Preparation and materials

  • You will need a glove puppet or sock puppet of a donkey, called Scruff.
  • As the assembly begins, ensure that you already have Scruff the puppet on your hand.


  1. Scruff waves to the children. Encourage them to say, ‘Hello, Scruff!’

    If this is the first time the children have met Scruff, you will need to use the following introduction.

    Scruff lives on a farm with Lucy Jane, her mum, Mrs B, her dad, Farmer Brown, and her baby brother, Tom. Lucy Jane loves Scruff. She looks after him. She plays with him and she talks to him – when she’s happy and when she’s sad. Scruff is her best friend!

  2. Scruff wondered where Lucy Jane was. He had seen her come back from school in the car with her mum. They had both gone straight into the farmhouse kitchen, where Lucy Jane usually had a quick drink of milk and a biscuit before running over to the stable, but not today. 

    It seemed a very long time before she came across the farmyard and said, ‘I can’t stay long, Scruff. Mum had some sad news this afternoon.’

    Have you ever had sad news?

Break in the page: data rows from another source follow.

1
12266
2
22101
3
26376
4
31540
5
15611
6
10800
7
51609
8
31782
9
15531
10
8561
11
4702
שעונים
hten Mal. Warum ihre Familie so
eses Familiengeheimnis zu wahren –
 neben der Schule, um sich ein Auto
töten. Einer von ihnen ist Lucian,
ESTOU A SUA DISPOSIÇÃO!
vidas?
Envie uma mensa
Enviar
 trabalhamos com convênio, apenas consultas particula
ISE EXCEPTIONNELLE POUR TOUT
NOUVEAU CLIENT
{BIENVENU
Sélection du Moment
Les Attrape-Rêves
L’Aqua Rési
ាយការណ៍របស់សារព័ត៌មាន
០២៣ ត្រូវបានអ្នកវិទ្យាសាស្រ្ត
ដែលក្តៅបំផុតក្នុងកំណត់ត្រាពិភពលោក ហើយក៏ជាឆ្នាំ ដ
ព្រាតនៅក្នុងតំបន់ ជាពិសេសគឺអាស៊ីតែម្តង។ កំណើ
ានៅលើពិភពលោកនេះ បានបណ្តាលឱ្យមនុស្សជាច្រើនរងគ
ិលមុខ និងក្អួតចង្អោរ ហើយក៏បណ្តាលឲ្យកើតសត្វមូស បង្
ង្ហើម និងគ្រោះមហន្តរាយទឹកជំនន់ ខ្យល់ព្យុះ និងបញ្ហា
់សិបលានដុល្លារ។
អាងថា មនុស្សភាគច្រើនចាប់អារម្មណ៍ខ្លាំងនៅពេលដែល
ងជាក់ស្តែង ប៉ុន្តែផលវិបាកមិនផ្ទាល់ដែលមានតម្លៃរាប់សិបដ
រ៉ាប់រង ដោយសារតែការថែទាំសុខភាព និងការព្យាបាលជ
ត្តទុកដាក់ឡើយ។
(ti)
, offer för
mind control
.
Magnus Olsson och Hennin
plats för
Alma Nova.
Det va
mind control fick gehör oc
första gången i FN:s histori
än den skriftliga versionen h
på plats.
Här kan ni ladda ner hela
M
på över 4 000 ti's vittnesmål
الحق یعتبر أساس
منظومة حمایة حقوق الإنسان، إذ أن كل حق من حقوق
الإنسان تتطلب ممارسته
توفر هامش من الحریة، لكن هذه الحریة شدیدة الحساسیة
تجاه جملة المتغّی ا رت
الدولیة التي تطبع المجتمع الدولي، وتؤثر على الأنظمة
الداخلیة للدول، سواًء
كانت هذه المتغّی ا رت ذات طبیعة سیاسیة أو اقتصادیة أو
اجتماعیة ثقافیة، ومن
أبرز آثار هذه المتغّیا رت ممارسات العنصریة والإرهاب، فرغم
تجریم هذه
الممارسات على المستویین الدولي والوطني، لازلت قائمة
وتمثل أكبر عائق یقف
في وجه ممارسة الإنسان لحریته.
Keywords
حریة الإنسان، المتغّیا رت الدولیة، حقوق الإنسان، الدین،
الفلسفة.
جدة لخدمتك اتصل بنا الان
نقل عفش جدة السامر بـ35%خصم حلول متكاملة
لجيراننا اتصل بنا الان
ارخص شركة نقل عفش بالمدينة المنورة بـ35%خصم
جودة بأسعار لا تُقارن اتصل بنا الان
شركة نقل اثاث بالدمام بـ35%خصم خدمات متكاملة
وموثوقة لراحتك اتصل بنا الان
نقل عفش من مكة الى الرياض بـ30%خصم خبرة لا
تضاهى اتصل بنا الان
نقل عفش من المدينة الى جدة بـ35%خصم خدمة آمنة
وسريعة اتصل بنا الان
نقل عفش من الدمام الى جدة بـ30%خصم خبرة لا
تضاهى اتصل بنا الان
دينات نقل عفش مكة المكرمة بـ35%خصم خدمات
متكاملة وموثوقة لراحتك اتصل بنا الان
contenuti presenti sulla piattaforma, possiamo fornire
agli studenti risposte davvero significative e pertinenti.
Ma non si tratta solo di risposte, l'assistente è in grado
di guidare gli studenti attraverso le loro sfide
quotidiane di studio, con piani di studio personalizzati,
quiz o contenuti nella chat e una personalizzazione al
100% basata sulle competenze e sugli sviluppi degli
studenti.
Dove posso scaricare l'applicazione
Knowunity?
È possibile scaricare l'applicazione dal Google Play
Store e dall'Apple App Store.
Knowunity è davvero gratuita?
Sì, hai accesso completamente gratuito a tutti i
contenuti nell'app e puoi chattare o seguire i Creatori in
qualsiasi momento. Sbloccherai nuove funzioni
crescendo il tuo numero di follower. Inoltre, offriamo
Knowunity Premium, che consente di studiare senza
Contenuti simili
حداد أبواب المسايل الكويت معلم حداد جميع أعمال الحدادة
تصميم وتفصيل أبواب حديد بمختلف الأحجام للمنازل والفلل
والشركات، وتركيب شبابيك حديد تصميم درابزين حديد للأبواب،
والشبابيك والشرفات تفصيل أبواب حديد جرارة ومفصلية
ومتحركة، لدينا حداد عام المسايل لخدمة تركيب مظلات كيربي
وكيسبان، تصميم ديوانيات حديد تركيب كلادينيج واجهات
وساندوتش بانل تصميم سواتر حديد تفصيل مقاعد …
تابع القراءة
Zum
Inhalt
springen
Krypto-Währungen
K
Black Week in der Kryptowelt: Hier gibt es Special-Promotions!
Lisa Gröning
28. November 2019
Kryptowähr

What would make you sad?

    ‘Auntie Sue rang to tell her that Uncle Bob has had a car accident. She’s with him at the hospital and said she’d ring again to let us know how he is. I’ll get your tea, then I’m going to be with Mum.’

    It was nearly dark when Lucy Jane came back. She ran across to Scruff, held him tightly around the neck and buried her head into his thick coat. She was crying.

    Who helps you when you are sad?

    ‘Uncle Bob has died. It’s not fair! He was my favourite uncle. We always had lots of fun when he came for tea and now, he’s dead. It’s not fair! Why do bad things happen to good people, Scruff?’

    Do you think Scruff knew the answer?

    Take Scruff off.

  3. It’s a very difficult question. Jesus’ friends would soon be left wondering why bad things had happened to him, on the day we call Good Friday.

    Mark was feeling miserable. Suddenly, everything had gone horribly wrong. Jesus and his friends had met to share a meal in the upstairs room that had been prepared for them. He saw Judas leave and wondered where he was going on his own, but, soon after, Jesus and his friends left the house, too. Mark was curious and decided to follow them. 

    They went into a quiet garden of olive trees. Mark found it easy to hide himself. He watched as Jesus knelt by himself to pray and as, one by one, his friends fell asleep on the ground. 

    Suddenly, the silence was broken by the sound of a large group of armed me coming into the garden. Why was Judas leading them? Why did he go up to Jesus and kiss him?

    Then the men grabbed hold of Jesus and led him away. Mark was so frightened, he ran away, back to his house to tell his mother what had happened.

  4. The next day, the soldiers nailed Jesus to a cross on the hill outside the walls of the city and watched him die. How could they do such a cruel thing to such a good man? Didn’t they know that Jesus came to show us what God is like and help us make sense of all the wrong things that happen?

Time for reflection

Spend a moment thinking about the bad things that happen to us and how other people often help us to feel better. 

Dear Jesus, 
We are sorry that you were hung on a cross to die. 
Help us to be sorry when we do or say things that hurt others.